Text extract:

How JSON Web Tokens actually work — and how to read one safely
A JWT is three base64 chunks and a signature. Here's what each part means, what it protects, and the mistakes that turn tokens into vulnerabilities.
If you've ever logged into a web app built in the last decade, you've almost
certainly carried a JSON Web Token around in your browser without noticing. JWTs
are the default currency of stateless authentication: a compact, self-contained
way to say "the bearer of this token is user 4823, and here's cryptographic proof
I issued it." They show up in Authorization: Bearer headers, OAuth flows,
single sign-on, and API keys everywhere.
They're also widely misunderstood, and that misunderstanding causes real security bugs. Let's take one apart.
The anatomy: three parts, two dots
A JWT is a single string with three sections separated by dots:
eyJhbGciOiJIUzI1NiIsInR5cCI6IkpXVCJ9.eyJzdWIiOiI0ODIzIiwibmFtZSI6IkFyZXVtIn0.SflKxwRJSMeKKF2QT4fwpMeJf36POk6yJV_adQssw5c
Split on the dots and you get header.payload.signature. The first two parts are
just Base64URL-encoded JSON — not encryption, just encoding. The third is a
cryptographic signature over the first two.
Part 1: the header
Decode the first chunk and you get JSON like:
{ "alg": "HS256", "typ": "JWT" }
alg is the signing algorithm; typ is almost always JWT. The alg field
matters enormously for security, as we'll see.
Part 2: the payload (the claims)
The middle chunk is the interesting one. Decoded:
{
"sub": "4823",
"name": "Areum",
"role": "admin",
"iat": 1718000000,
"exp": 1718003600
}
Each key is a claim. Some are standardized (registered claims):
| Claim | Meaning |
|---|---|
sub | Subject — who the token is about (usually a user ID) |
iss | Issuer — who created the token |
aud | Audience — who the token is intended for |
exp | Expiration time (Unix seconds) |
iat | Issued-at time |
nbf | Not-before — token is invalid before this time |
jti | Unique token ID (useful for revocation lists) |
Everything else is a custom claim your application defines — role, email,
tenant_id, whatever you need.

Brief A: Reproduce the article on JSON Web Tokens word for word, from its title through its final line.
The article and the rows that follow are unrelated to each other.

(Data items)

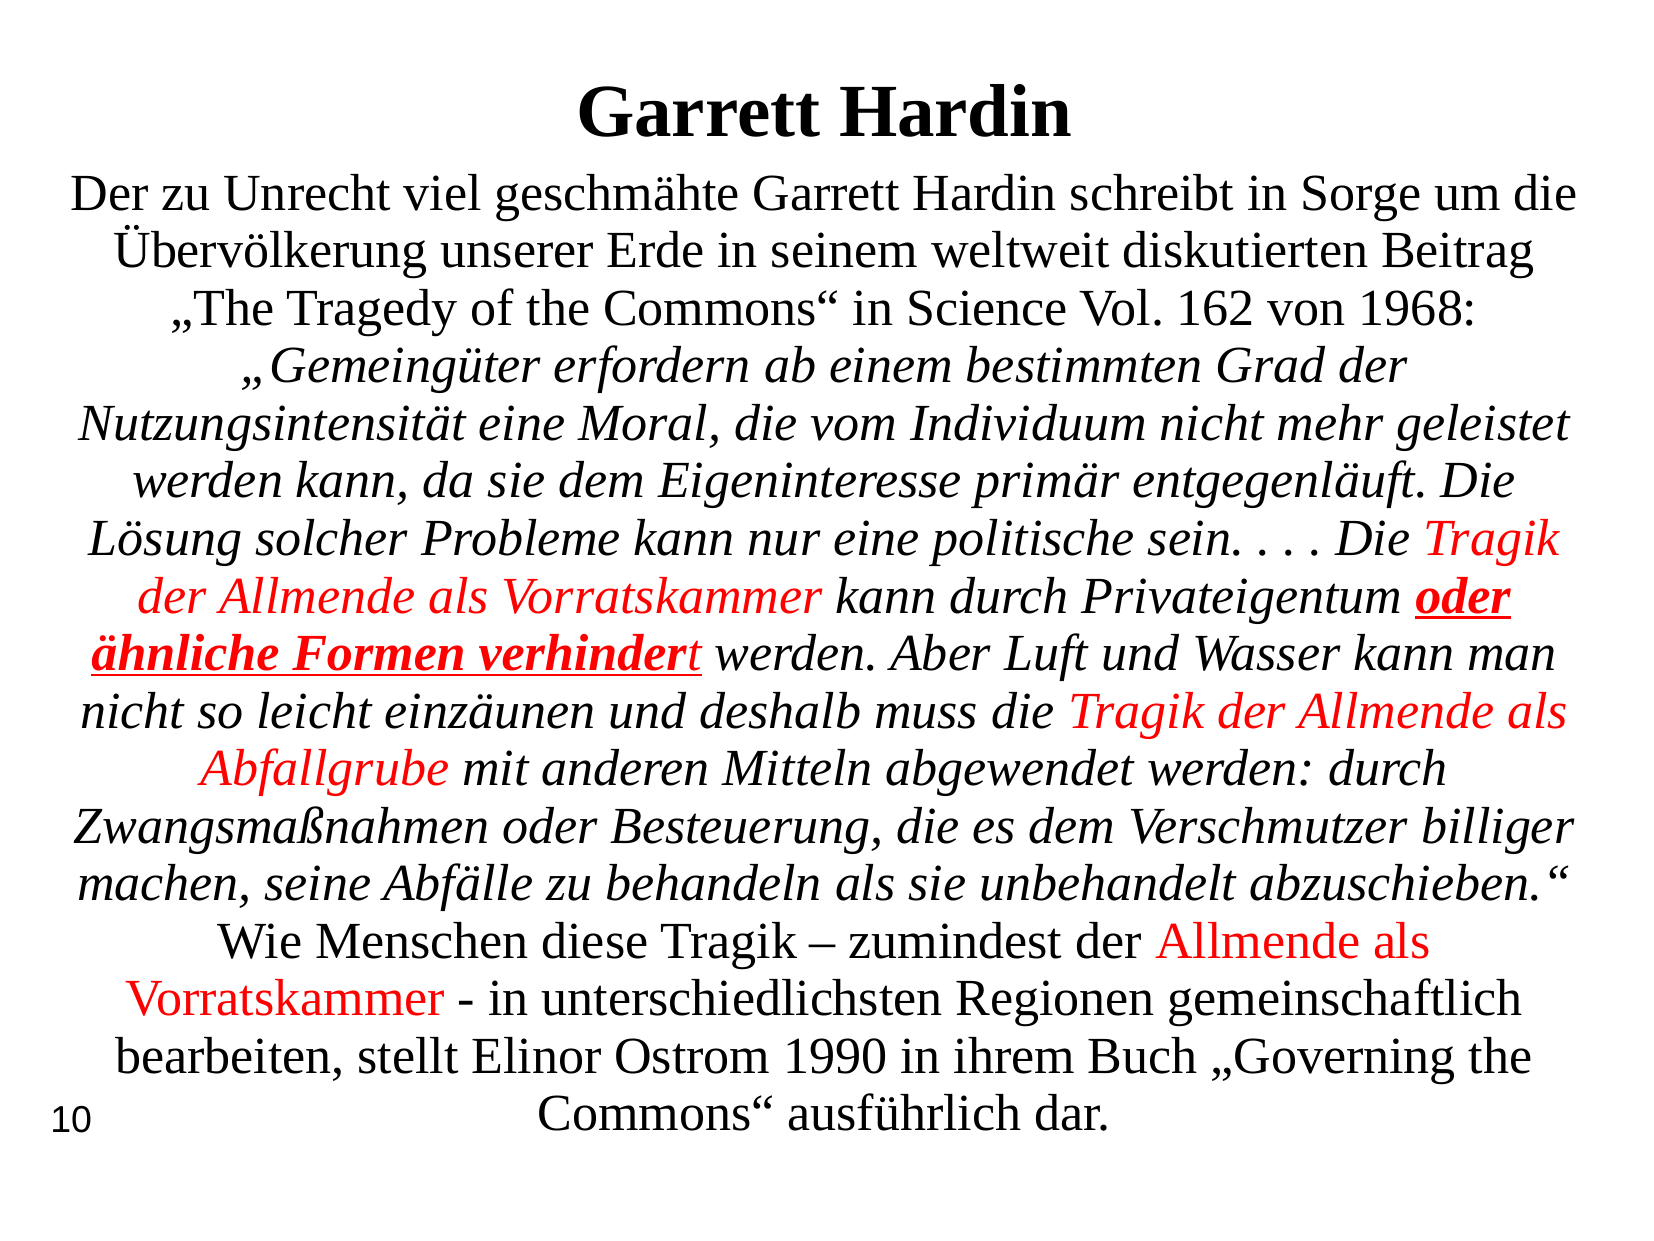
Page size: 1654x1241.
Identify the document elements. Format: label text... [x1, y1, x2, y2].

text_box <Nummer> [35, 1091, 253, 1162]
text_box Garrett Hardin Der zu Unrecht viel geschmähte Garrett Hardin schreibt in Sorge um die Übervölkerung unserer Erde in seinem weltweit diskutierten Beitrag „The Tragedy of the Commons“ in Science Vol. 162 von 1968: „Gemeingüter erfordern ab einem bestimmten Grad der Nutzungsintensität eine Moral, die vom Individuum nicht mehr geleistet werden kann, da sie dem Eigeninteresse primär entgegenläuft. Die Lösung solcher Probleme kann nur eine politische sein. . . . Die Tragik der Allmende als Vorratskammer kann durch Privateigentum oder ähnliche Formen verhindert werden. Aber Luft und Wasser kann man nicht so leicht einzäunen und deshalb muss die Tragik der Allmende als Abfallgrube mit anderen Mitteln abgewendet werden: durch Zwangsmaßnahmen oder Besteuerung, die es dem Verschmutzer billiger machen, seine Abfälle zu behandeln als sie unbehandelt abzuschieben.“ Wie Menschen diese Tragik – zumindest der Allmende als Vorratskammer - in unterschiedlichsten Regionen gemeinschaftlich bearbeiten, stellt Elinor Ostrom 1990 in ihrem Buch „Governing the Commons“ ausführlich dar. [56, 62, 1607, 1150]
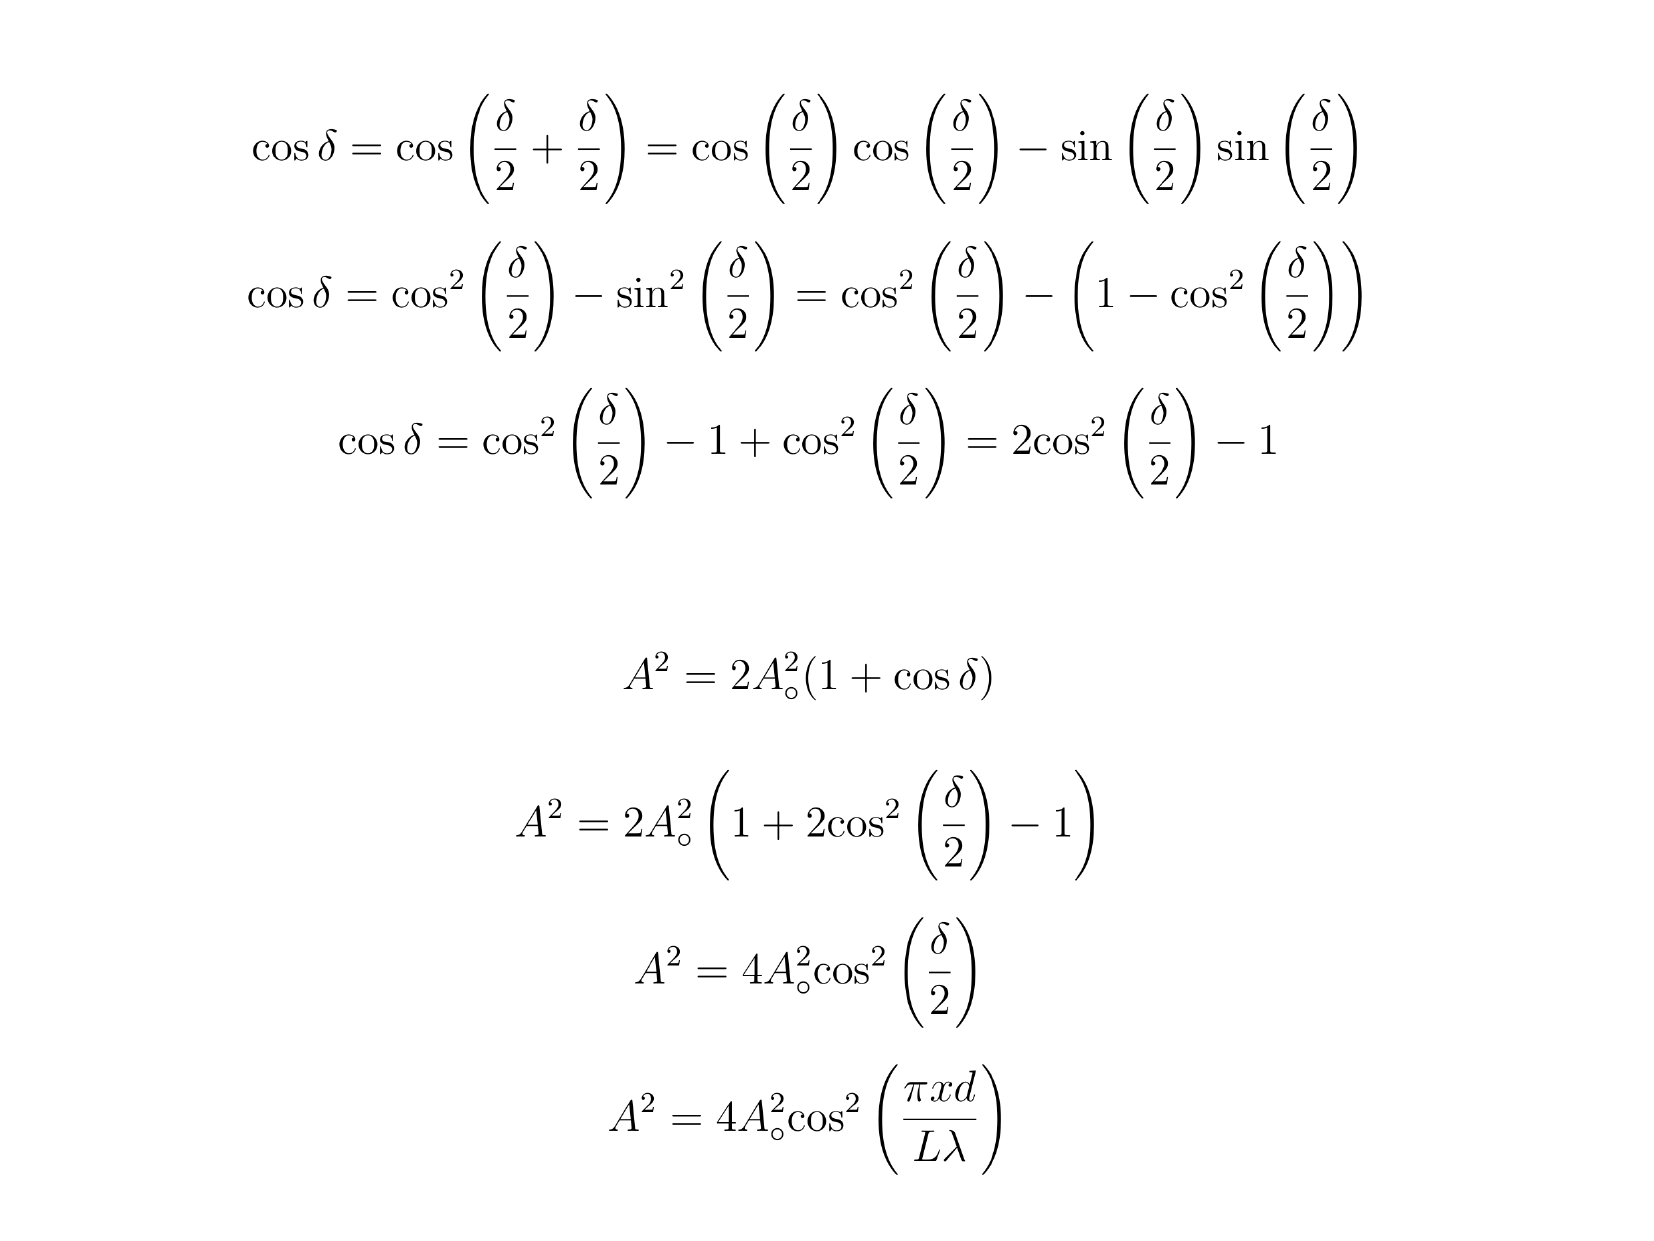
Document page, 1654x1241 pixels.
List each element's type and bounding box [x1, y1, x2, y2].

Brief B: Return every line from the rows that contains the word "List".

Complete answer A:
How JSON Web Tokens actually work — and how to read one safely
A JWT is three base64 chunks and a signature. Here's what each part means, what it protects, and the mistakes that turn tokens into vulnerabilities.
If you've ever logged into a web app built in the last decade, you've almost
certainly carried a JSON Web Token around in your browser without noticing. JWTs
are the default currency of stateless authentication: a compact, self-contained
way to say "the bearer of this token is user 4823, and here's cryptographic proof
I issued it." They show up in Authorization: Bearer headers, OAuth flows,
single sign-on, and API keys everywhere.
They're also widely misunderstood, and that misunderstanding causes real security bugs. Let's take one apart.
The anatomy: three parts, two dots
A JWT is a single string with three sections separated by dots:
eyJhbGciOiJIUzI1NiIsInR5cCI6IkpXVCJ9.eyJzdWIiOiI0ODIzIiwibmFtZSI6IkFyZXVtIn0.SflKxwRJSMeKKF2QT4fwpMeJf36POk6yJV_adQssw5c
Split on the dots and you get header.payload.signature. The first two parts are
just Base64URL-encoded JSON — not encryption, just encoding. The third is a
cryptographic signature over the first two.
Part 1: the header
Decode the first chunk and you get JSON like:
{ "alg": "HS256", "typ": "JWT" }
alg is the signing algorithm; typ is almost always JWT. The alg field
matters enormously for security, as we'll see.
Part 2: the payload (the claims)
The middle chunk is the interesting one. Decoded:
{
"sub": "4823",
"name": "Areum",
"role": "admin",
"iat": 1718000000,
"exp": 1718003600
}
Each key is a claim. Some are standardized (registered claims):
| Claim | Meaning |
|---|---|
sub | Subject — who the token is about (usually a user ID) |
iss | Issuer — who created the token |
aud | Audience — who the token is intended for |
exp | Expiration time (Unix seconds) |
iat | Issued-at time |
nbf | Not-before — token is invalid before this time |
jti | Unique token ID (useful for revocation lists) |
Everything else is a custom claim your application defines — role, email,
tenant_id, whatever you need.

Complete answer B:
List each element's type and bounding box [x1, y1, x2, y2].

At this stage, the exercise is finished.